The brain has 86 billion neurons and the reactions between these are not single but determined by the interaction of the countless combinations of 40 different neurotransmitters: reduction is an extremely hard tasks regardless of how tempting it is. Emotions are simply too complex to link to single chemicals and there are no clear boundaries in the brain which define specific regions. Variance among individuals has created innumerable problems for fMRI studies which claim to clearly identify these.

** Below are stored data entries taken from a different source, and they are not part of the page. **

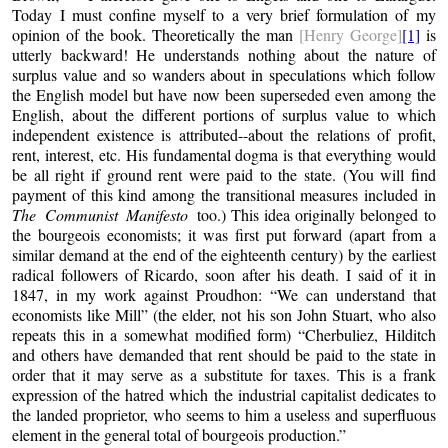
Today I must confine myself to a very brief formulation of my
opinion of the book. Theoretically the man
[Henry George]
[1]
is
utterly backward! He understands nothing about the nature of
surplus value and so wanders about in speculations which follow
the English model but have now been superseded even among the
English, about the different portions of surplus value to which
independent existence is attributed--about the relations of profit,
rent, interest, etc. His fundamental dogma is that everything would
be all right if ground rent were paid to the state. (You will find
payment of this kind among the transitional measures included in
The Communist Manifesto
too.) This idea originally belonged to
the bourgeois economists; it was first put forward (apart from a
similar demand at the end of the eighteenth century) by the earliest
radical followers of Ricardo, soon after his death. I said of it in
1847, in my work against Proudhon: “We can understand that
economists like Mill” (the elder, not his son John Stuart, who also
repeats this in a somewhat modified form) “Cherbuliez, Hilditch
and others have demanded that rent should be paid to the state in
order that it may serve as a substitute for taxes. This is a frank
expression of the hatred which the industrial capitalist dedicates to
the landed proprietor, who seems to him a useless and superfluous
element in the general total of bourgeois production.”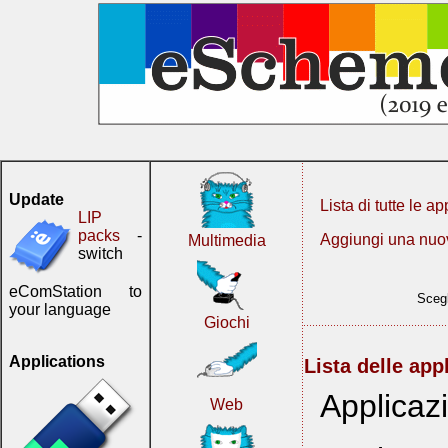
Update
Lista di tutte le ap
LIP
packs
-
Aggiungi una nuo
Multimedia
switch
eComStation to
Scegl
your language
Giochi
Applications
Lista delle app
Applicaz
Web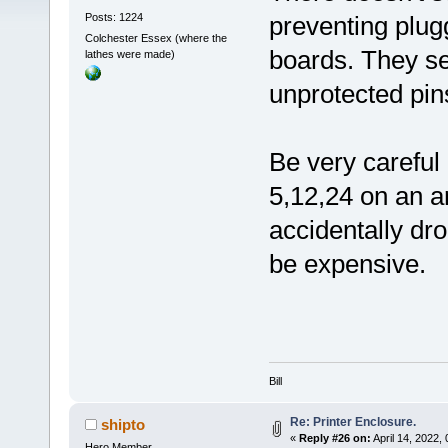
Posts: 1224
preventing plug
Colchester Essex (where the
boards. They s
lathes were made)
unprotected pins
Be very careful 
5,12,24 on an ar
accidentally dr
be expensive.
Bill
Re: Printer Enclosure.
shipto
«
Reply #26 on:
April 14, 2022,
Hero Member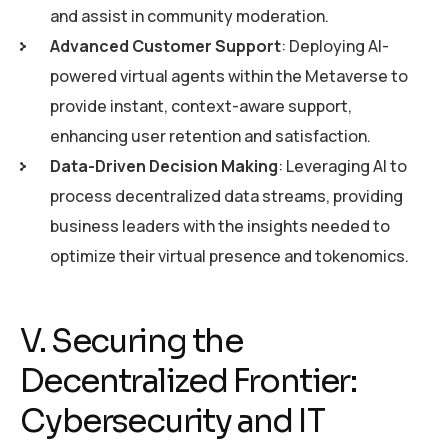
and assist in community moderation.
Advanced Customer Support
: Deploying AI-
powered virtual agents within the Metaverse to
provide instant, context-aware support,
enhancing user retention and satisfaction.
Data-Driven Decision Making
: Leveraging AI to
process decentralized data streams, providing
business leaders with the insights needed to
optimize their virtual presence and tokenomics.
V. Securing the
Decentralized Frontier:
Cybersecurity and IT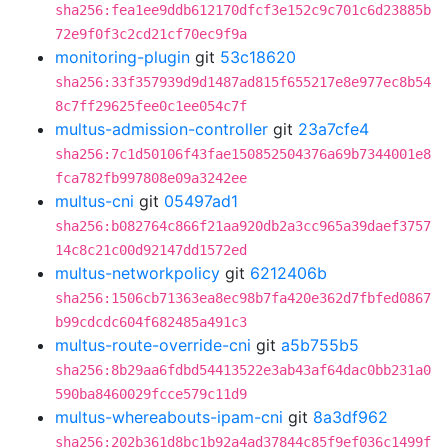
sha256:fea1ee9ddb612170dfcf3e152c9c701c6d23885b
72e9f0f3c2cd21cf70ec9f9a
monitoring-plugin
git
53c18620
sha256:33f357939d9d1487ad815f655217e8e977ec8b54
8c7ff29625fee0c1ee054c7f
multus-admission-controller
git
23a7cfe4
sha256:7c1d50106f43fae150852504376a69b7344001e8
fca782fb997808e09a3242ee
multus-cni
git
05497ad1
sha256:b082764c866f21aa920db2a3cc965a39daef3757
14c8c21c00d92147dd1572ed
multus-networkpolicy
git
6212406b
sha256:1506cb71363ea8ec98b7fa420e362d7fbfed0867
b99cdcdc604f682485a491c3
multus-route-override-cni
git
a5b755b5
sha256:8b29aa6fdbd54413522e3ab43af64dac0bb231a0
590ba8460029fcce579c11d9
multus-whereabouts-ipam-cni
git
8a3df962
sha256:202b361d8bc1b92a4ad37844c85f9ef036c1499f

But the research must be made to fit the niche. In the latter half of the 19th century, there was a full authoritative science of brain areas in the form of Phrenology, thankfully debunked by the scientific community. Neuroscience, much stronger in its resistance to scrutiny, can now fill this role. Simple unicausal explanations of emotions for behavior was an appeal both of Freudian psychology, dominant and authoritative in various intellectual cultures in the 20th century, and for the science of humors popular throughout the Medieval mediterranean. The balance of neurotransmitters has come to fill the void. These is a constant demand for science which will allow people to claim authority in discussions about the nature of humanity even though no science has been able to deliver this in a rigorous way. Neuroscience as it stands today is not the final revolution, but merely another power grab, forced into that role by the next generation of opportunists.
Neuroscience has the best and most advanced scientific claim to reality of any previous paradigm and it is unfortunate that it is being made to play the same roles as its ambitious but ultimately faulty predecessors. The real truths of human nature - moral behavior, personality types, social interaction - are still locked outside of neuroscience’s proper grasp. For now we need to let neuroscience mature in its proper areas. For the interesting questions of humanity, we need to settle for the messy disappointing process of drawing lessons from history, as well as limited but large empirical studies. It will be harder to stake new claims in such an old and slow field, but at least we will have a chance of moving closer to the truth and to the practical benefits we still have yet to reach.